[![Github](https://img.shields.io/github/stars/lab-ml/nn?style=social)](https://github.com/lab-ml/nn)
[![Open In Colab](https://colab.research.google.com/assets/colab-badge.svg)](https://colab.research.google.com/github/lab-ml/nn/blob/master/labml_nn/rl/ppo/experiment.ipynb)                    

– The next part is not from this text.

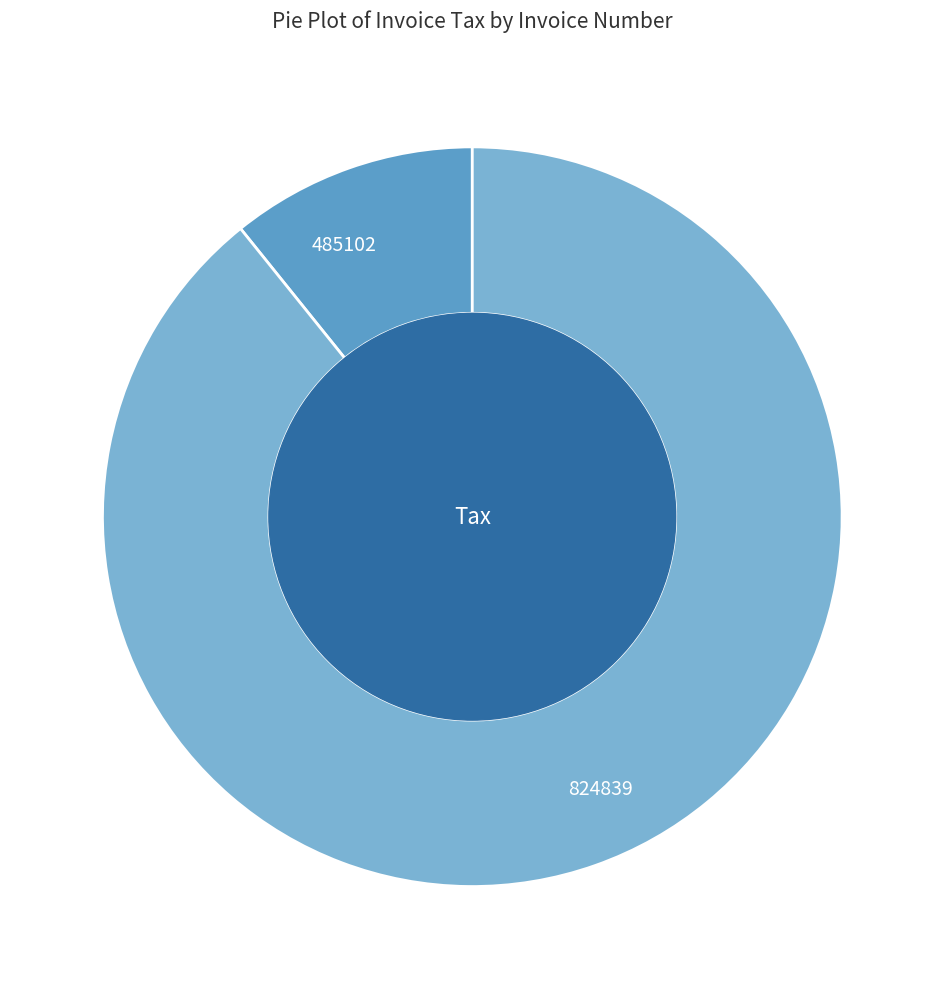

How many segments does this pie chart have?

2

## Proximal Policy Optimization - PPO

This is an experiment training an agent to play Atari Breakout game using  Proximal Policy Optimization - PPO

Install the `labml-nn` package

In [None]:
!pip install labml-nn

Imports

In [None]:
from labml import experiment
from labml.configs import FloatDynamicHyperParam, IntDynamicHyperParam
from labml_nn.rl.ppo.experiment import Trainer

Create an experiment

In [None]:
experiment.create(name="ppo")

### Configurations

`IntDynamicHyperParam` and `FloatDynamicHyperParam` are dynamic hyper parameters
that you can change while the experiment is running.

In [None]:
configs = {
    # number of updates
    'updates': 10000,
    # number of epochs to train the model with sampled data
    'epochs': IntDynamicHyperParam(8),
    # number of worker processes
    'n_workers': 8,
    # number of steps to run on each process for a single update
    'worker_steps': 128,
    # number of mini batches
    'batches': 4,
    # Value loss coefficient
    'value_loss_coef': FloatDynamicHyperParam(0.5),
    # Entropy bonus coefficient
    'entropy_bonus_coef': FloatDynamicHyperParam(0.01),
    # Clip range
    'clip_range': FloatDynamicHyperParam(0.1),
    # Learning rate
    'learning_rate': FloatDynamicHyperParam(2.5e-4, (0, 1e-3)),
}

Set experiment configurations

In [None]:
experiment.configs(configs)

Create trainer

In [None]:
trainer = Trainer(
    updates=configs['updates'],
    epochs=configs['epochs'],
    n_workers=configs['n_workers'],
    worker_steps=configs['worker_steps'],
    batches=configs['batches'],
    value_loss_coef=configs['value_loss_coef'],
    entropy_bonus_coef=configs['entropy_bonus_coef'],
    clip_range=configs['clip_range'],
    learning_rate=configs['learning_rate'],
)

Start the experiment and run the training loop.

In [None]:
with experiment.start():
    trainer.run_training_loop()